Looking back on Tolkien's life, we find his conservatism was rooted in a proper suspicion of power and the motives of those who seek to wield it. This suspicion infuses every line of "The Lord of the Rings," in which the good characters are defined by their wariness of power, while the bad are invariably eager to seize it. One of the many ways Jackson amplifies Tolkien's original comes in the portrayal of Aragorn, fated to become the king of reunited humanity, who spends much of the story resisting his destiny because he doesn't trust himself with such power. Saruman seems to think he can use the power of the Ring to work toward the greater good (a point made clearer in the book), but Gandalf is reluctant even to touch the ring, lest he fall prey to his own version of Saruman's delusions.

Contemporary conservatives, by contrast, are very much enamored of power -- indeed, it is hard to imagine any other way to define them.

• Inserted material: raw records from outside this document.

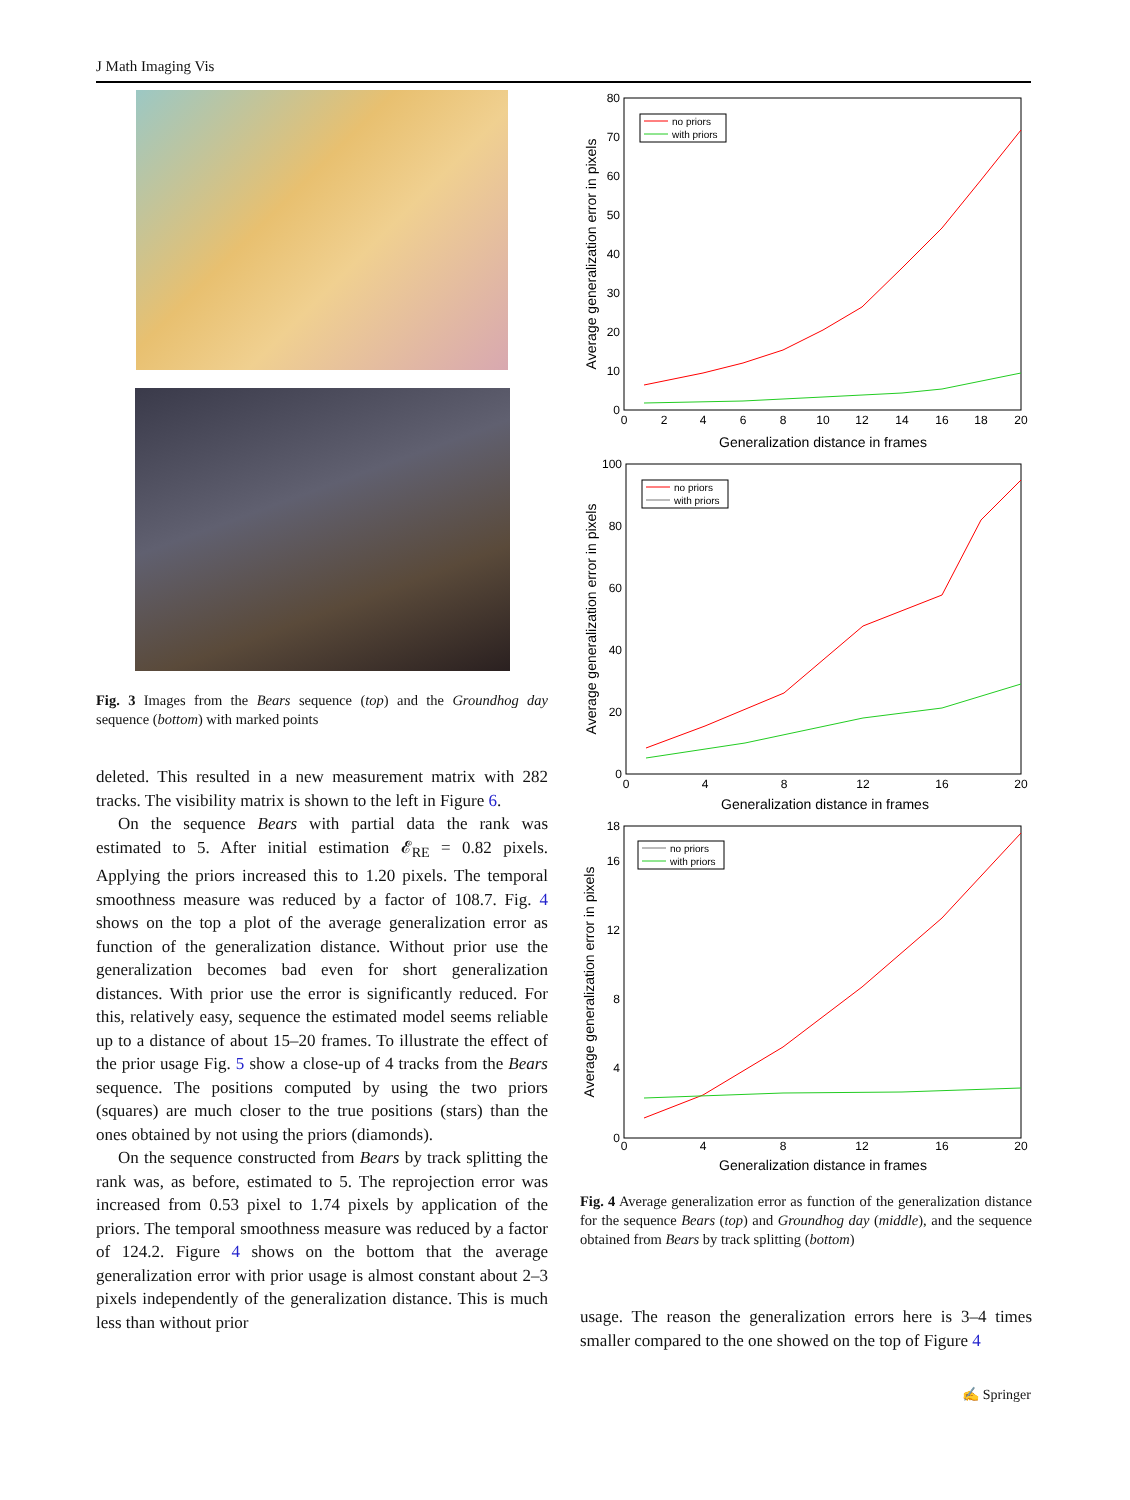J Math Imaging Vis
Fig. 3 Images from the Bears sequence (top) and the Groundhog day sequence (bottom) with marked points
deleted. This resulted in a new measurement matrix with 282 tracks. The visibility matrix is shown to the left in Figure 6.
On the sequence Bears with partial data the rank was estimated to 5. After initial estimation 𝓔<sub>RE</sub> = 0.82 pixels. Applying the priors increased this to 1.20 pixels. The temporal smoothness measure was reduced by a factor of 108.7. Fig. 4 shows on the top a plot of the average generalization error as function of the generalization distance. Without prior use the generalization becomes bad even for short generalization distances. With prior use the error is significantly reduced. For this, relatively easy, sequence the estimated model seems reliable up to a distance of about 15–20 frames. To illustrate the effect of the prior usage Fig. 5 show a close-up of 4 tracks from the Bears sequence. The positions computed by using the two priors (squares) are much closer to the true positions (stars) than the ones obtained by not using the priors (diamonds).
On the sequence constructed from Bears by track splitting the rank was, as before, estimated to 5. The reprojection error was increased from 0.53 pixel to 1.74 pixels by application of the priors. The temporal smoothness measure was reduced by a factor of 124.2. Figure 4 shows on the bottom that the average generalization error with prior usage is almost constant about 2–3 pixels independently of the generalization distance. This is much less than without prior
80
70
60
50
40
30
20
10
0
0
2
4
6
8
10
12
14
16
18
20
Generalization distance in frames
Average generalization error in pixels
no priors
with priors
100
80
60
40
20
0
0
4
8
12
16
20
Generalization distance in frames
Average generalization error in pixels
no priors
with priors
18
16
12
8
4
0
0
4
8
12
16
20
Generalization distance in frames
Average generalization error in pixels
no priors
with priors
Fig. 4 Average generalization error as function of the generalization distance for the sequence Bears (top) and Groundhog day (middle), and the sequence obtained from Bears by track splitting (bottom)
usage. The reason the generalization errors here is 3–4 times smaller compared to the one showed on the top of Figure 4
✍ Springer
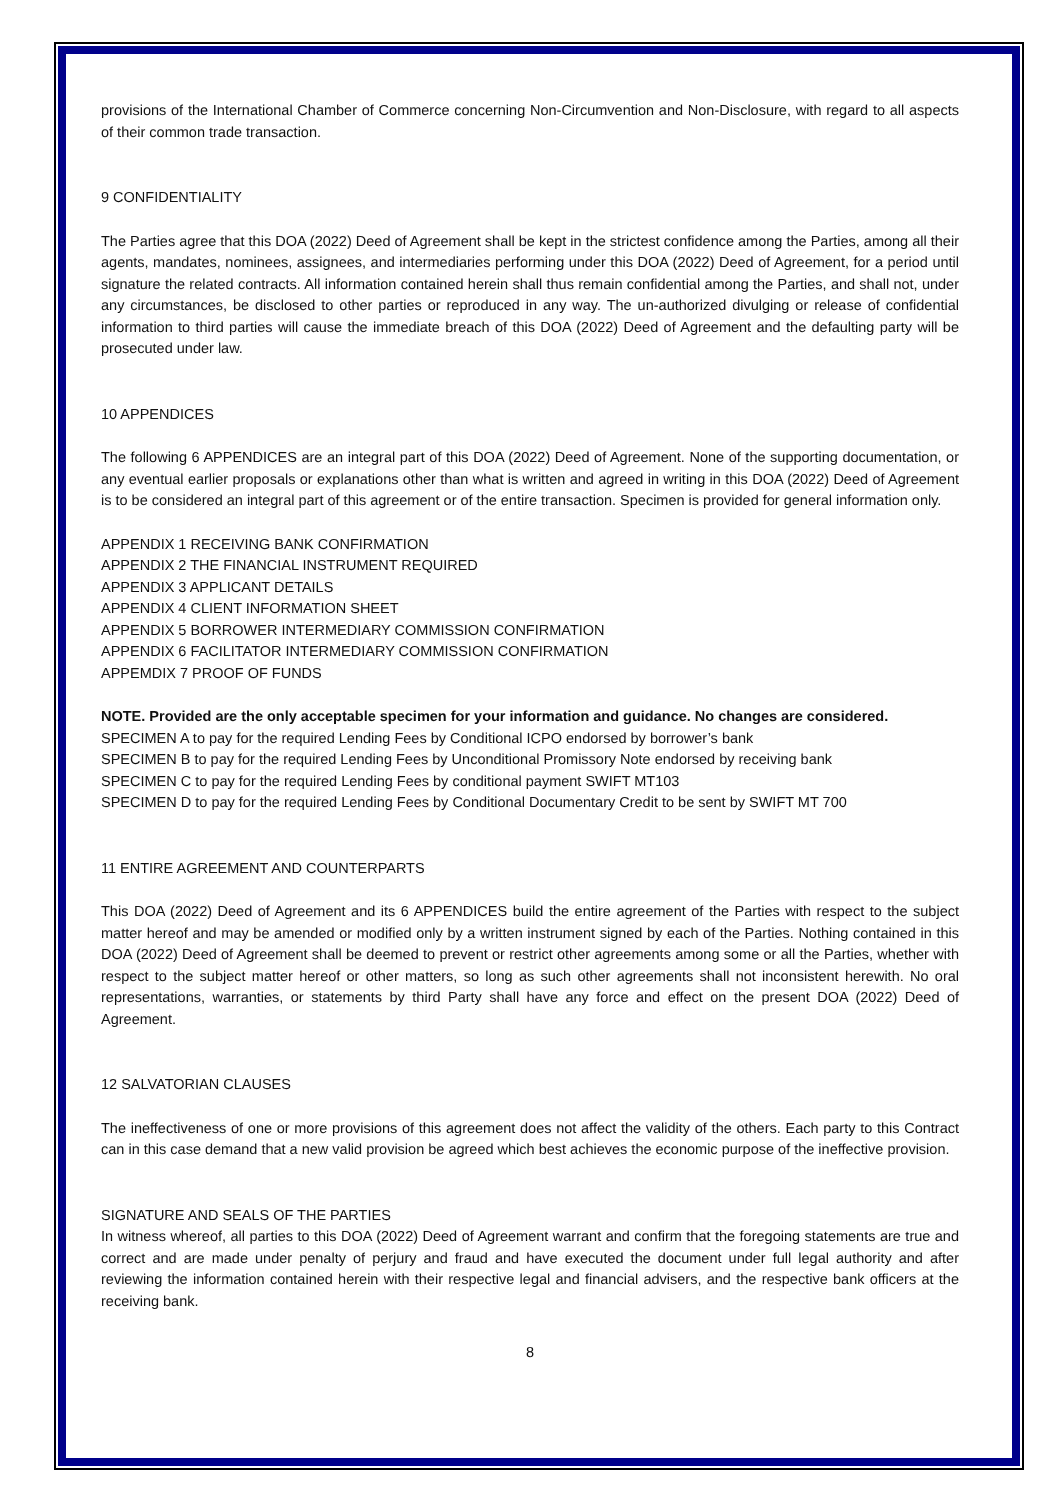provisions of the International Chamber of Commerce concerning Non-Circumvention and Non-Disclosure, with regard to all aspects of their common trade transaction.
9 CONFIDENTIALITY
The Parties agree that this DOA (2022) Deed of Agreement shall be kept in the strictest confidence among the Parties, among all their agents, mandates, nominees, assignees, and intermediaries performing under this DOA (2022) Deed of Agreement, for a period until signature the related contracts. All information contained herein shall thus remain confidential among the Parties, and shall not, under any circumstances, be disclosed to other parties or reproduced in any way. The un-authorized divulging or release of confidential information to third parties will cause the immediate breach of this DOA (2022) Deed of Agreement and the defaulting party will be prosecuted under law.
10 APPENDICES
The following 6 APPENDICES are an integral part of this DOA (2022) Deed of Agreement. None of the supporting documentation, or any eventual earlier proposals or explanations other than what is written and agreed in writing in this DOA (2022) Deed of Agreement is to be considered an integral part of this agreement or of the entire transaction. Specimen is provided for general information only.
APPENDIX 1 RECEIVING BANK CONFIRMATION
APPENDIX 2 THE FINANCIAL INSTRUMENT REQUIRED
APPENDIX 3 APPLICANT DETAILS
APPENDIX 4 CLIENT INFORMATION SHEET
APPENDIX 5 BORROWER INTERMEDIARY COMMISSION CONFIRMATION
APPENDIX 6 FACILITATOR INTERMEDIARY COMMISSION CONFIRMATION
APPEMDIX 7 PROOF OF FUNDS
NOTE. Provided are the only acceptable specimen for your information and guidance. No changes are considered.
SPECIMEN A to pay for the required Lending Fees by Conditional ICPO endorsed by borrower’s bank
SPECIMEN B to pay for the required Lending Fees by Unconditional Promissory Note endorsed by receiving bank
SPECIMEN C to pay for the required Lending Fees by conditional payment SWIFT MT103
SPECIMEN D to pay for the required Lending Fees by Conditional Documentary Credit to be sent by SWIFT MT 700
11 ENTIRE AGREEMENT AND COUNTERPARTS
This DOA (2022) Deed of Agreement and its 6 APPENDICES build the entire agreement of the Parties with respect to the subject matter hereof and may be amended or modified only by a written instrument signed by each of the Parties. Nothing contained in this DOA (2022) Deed of Agreement shall be deemed to prevent or restrict other agreements among some or all the Parties, whether with respect to the subject matter hereof or other matters, so long as such other agreements shall not inconsistent herewith. No oral representations, warranties, or statements by third Party shall have any force and effect on the present DOA (2022) Deed of Agreement.
12 SALVATORIAN CLAUSES
The ineffectiveness of one or more provisions of this agreement does not affect the validity of the others. Each party to this Contract can in this case demand that a new valid provision be agreed which best achieves the economic purpose of the ineffective provision.
SIGNATURE AND SEALS OF THE PARTIES
In witness whereof, all parties to this DOA (2022) Deed of Agreement warrant and confirm that the foregoing statements are true and correct and are made under penalty of perjury and fraud and have executed the document under full legal authority and after reviewing the information contained herein with their respective legal and financial advisers, and the respective bank officers at the receiving bank.
8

Certainly none of the qualities that used to typify conservatives -- fiscal prudence, limits on spending and checks against the spread of government power -- can be found in the Republican-run halls of power. All of which should make Gollum, the river-dwelling hobbit who becomes entranced by the Ring of Power and pays for it with his soul, an ominous metaphor. He never hesitates to exploit a wedge issue, be it Frodo's trust of Sam or the distribution of lembas bread, and is savage in combat until defeated, at which point he whines endlessly about how unfair it all is.

Will a similar fate await those who hold the Ring of Power in November? Call it allegory or call it applicability -- either way, many Ring devotees who predate the right's latter-day Tolkien fans would surely find that result more than satisfactory.

By Steven Hart

Steven Hart is a freelance writer in New Jersey at work on a novel.